REQUIRED WORK: Write out every line of text in the listing below, keeping each line as it appears and leaving out the pictures.

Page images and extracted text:
......
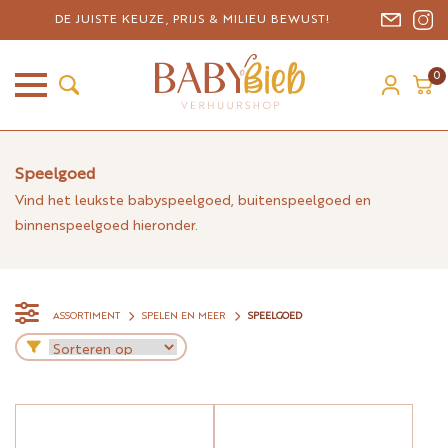
DE JUISTE KEUZE, PRIJS & MILIEU BEWUST!
0
Speelgoed
Vind het leukste babyspeelgoed, buitenspeelgoed en
binnenspeelgoed hieronder.
ASSORTIMENT
SPELEN EN MEER
SPEELGOED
......
OUTPUT:
DE JUISTE KEUZE, PRIJS & MILIEU BEWUST!
0
Speelgoed
Vind het leukste babyspeelgoed, buitenspeelgoed en
binnenspeelgoed hieronder.
ASSORTIMENT
SPELEN EN MEER
SPEELGOED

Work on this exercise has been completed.